The cultic person or cult leader will, over just a bit of time, exhibit most of these behaviors—though not necessarily every one of them.
In this context, is there, or has there been, such a thing as an Orthodox cult with spiritually damaging consequences to its members? The answer is obviously, yes.
Cults are harmful in these respects:
1) To the groupies, cult life erodes or destroys freedom or perceived freedom of choice, takes away responsibility for self-direction, destroys self-confidence in ones own rational thoughts, and corrodes or destroys the whole personality. It is the polar opposite of theosis, or divinization, since its focus is solely on the human cult figure or cult personality rather than on Christ. The personality, of course, is the visible aspect of the human soul. Thus, even a Christian-based cult can be soul-destroying.
2) It can lead the cult figure to prelest or plane (spiritual delusion or deception). Too often we think only of damage to cult members, whom we see as victims, without realizing that there is always damage to the cult leader also. Cult leadership makes for pride, a sense of infallibility, and opens the cult figure to many other temptations. It encourages him to think himself perfect, as the criterion of truth and the standard by which all others should measure themselves.
Who is susceptible to a cult? What one notices about those who agree to be in a cult is that almost certainly the individual has emotional or intellectual needs (or both) which have not been filled—some empty pockets. To speak of emotional needs frequently draws a frown from unlettered clergy or would-be theologians; but therein lies the key to understanding why cults are so attractive to some. This action of the mind is not unrelated to religious faith, because one always decides whether to believe or disbelieve, what to accept or not to accept. It is disheartening, sometimes, to realize how many presumed religious decisions are made on the basis of emotionality alone and without the moderating influence of rationality and cognition. It is disheartening, sometimes, to realize how many decisions are made by clergy responsible to and for the Church on a basis of emotion alone.

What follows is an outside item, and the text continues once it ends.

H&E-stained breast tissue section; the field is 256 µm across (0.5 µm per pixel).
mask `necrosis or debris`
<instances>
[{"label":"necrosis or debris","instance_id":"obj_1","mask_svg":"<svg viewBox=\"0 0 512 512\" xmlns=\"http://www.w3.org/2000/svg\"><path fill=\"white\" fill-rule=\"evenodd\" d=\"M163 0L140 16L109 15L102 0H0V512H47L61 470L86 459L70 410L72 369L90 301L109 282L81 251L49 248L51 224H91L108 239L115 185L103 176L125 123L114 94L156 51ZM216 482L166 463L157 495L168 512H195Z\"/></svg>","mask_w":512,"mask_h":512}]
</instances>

The desire (emotional need) for some structure for ones life, some sense of shared experience with others, some esteem, or love (or at least attention from others), for some experience which is transcendent or metaphysical, or that appears to be, some relief for the overpowering Angst of meaningless existence—these things make one susceptible to cultishness. People who very noticeably and often painfully do not feel good about themselves suffer much from anxiety and loneliness, are depressed, dysfunctional to some degree, do not achieve what they might, have great difficulty setting a course in their lives, and do not use the personal gifts they have. What is so relevant, here, is that cult members almost universally come from among such people, from people who have never felt good about themselves. They are sitting ducks for a cult leader. They feel empty and unloved within. They are emotionally very vulnerable to anyone who is self- confident and appears to be a strong person, who has a program which will make them feel good about themselves, replacing some kind of uncertainty. Feeling good about oneself feels very good.